After 18 successful months in this role, I moved to York to take on the New Business Manager role. Working for the same team, I was specifically responsible for the development of new business head office accounts. However, after 6 months, the New Business team was re-formed to become the current Business Development Team and my role was changed to Retail Account Manager, calling on similar head office accounts. I was responsible for accounts such as Mecca Bingo, and developing confectionery opportunities.
In January of 2004, I moved roles to work on the Spar account, reporting into the lead account manager, I looked after 2 Regional Distribution Centres (RDC’s). Each RDC was a head office in its own right, and I had the responsibility and accountability for delivering the execution and plan, whilst developing the relationships between all involved. After 1 year, I was given additional responsibility looking after a 3rd RDC.
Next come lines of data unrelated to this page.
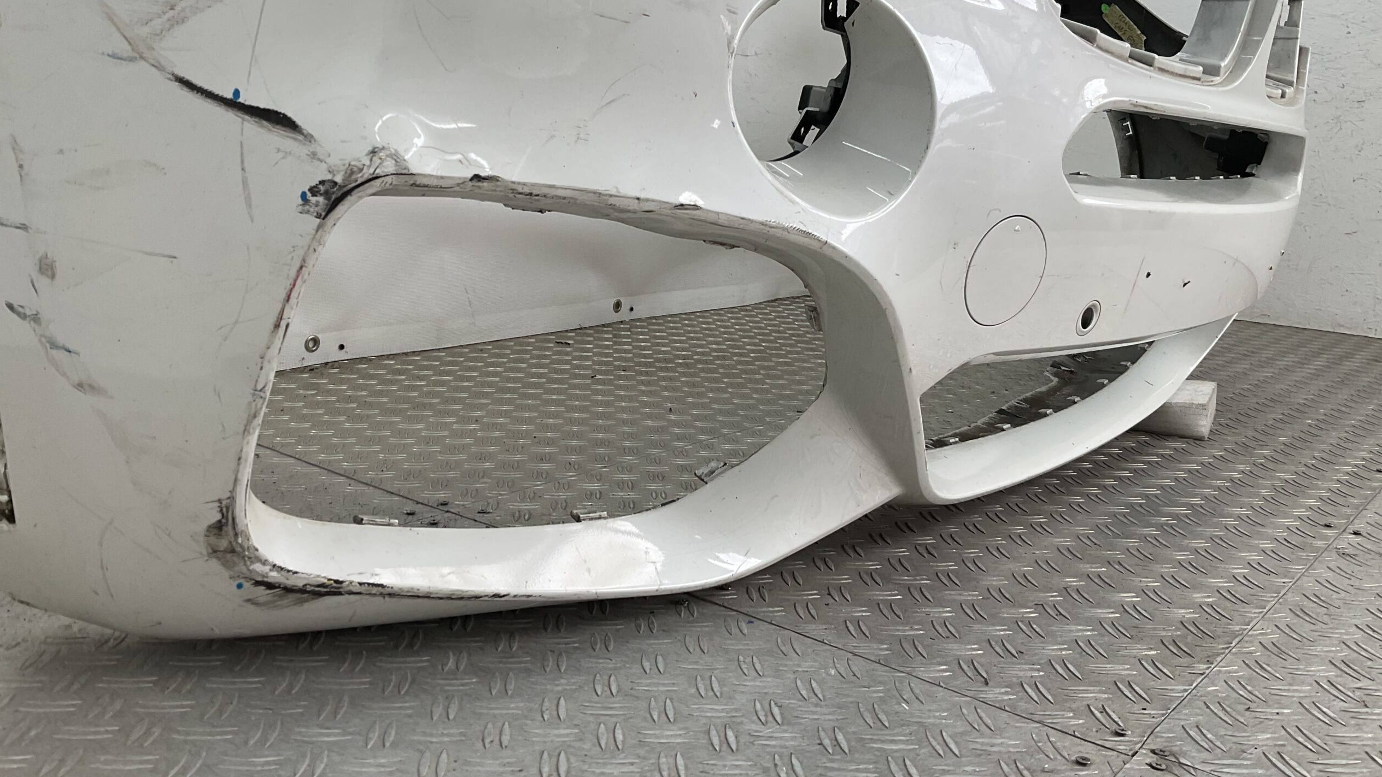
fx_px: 1173
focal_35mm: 32
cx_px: 684
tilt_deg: -8.7
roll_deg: -3.0
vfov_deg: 36.5
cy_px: 309
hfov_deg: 61.0
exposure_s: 1/188
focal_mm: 3
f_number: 1.8
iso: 16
In December 2006, I was then offered my first lead account managers role on the Today’s Group. Whilst I had enjoyed my previous role, I wanted the challenge of my own account, being the lead account manager, developing the strategy, managing the total budget, and working towards my goal of managing people, this role gave me it I had an account executive reporting into me, which gave me my first taste of people management. I also worked very closely with the field to help develop their understanding on my account and to ensure that they were best equipped to go out and do their job. It was a tough year in the sense that I spent most of my time away from York, visiting customers, developing relationships & opportunities - but at the same time, reaping the rewards. If you put the effort in, you get the results.
It is now 2008, and I am now working as a customer business manager on Morrisons. Working on such an important account is a real opportunity. I look after the core confectionery category, reporting into the lead account manager. This means that I am responsible and accountable for delivering the execution and plan as well as building and developing the relationship with my Morrisons contacts. I work closely with internal people from supply chain to CCSD to marketing to finance, which gets me great exposure across the business and helps me understand more and helps my continual development.
The best thing about my career so far is that I have had a variety of roles, enjoying a good cross section of accounts across different sectors that I hope will put me in good stead for the future.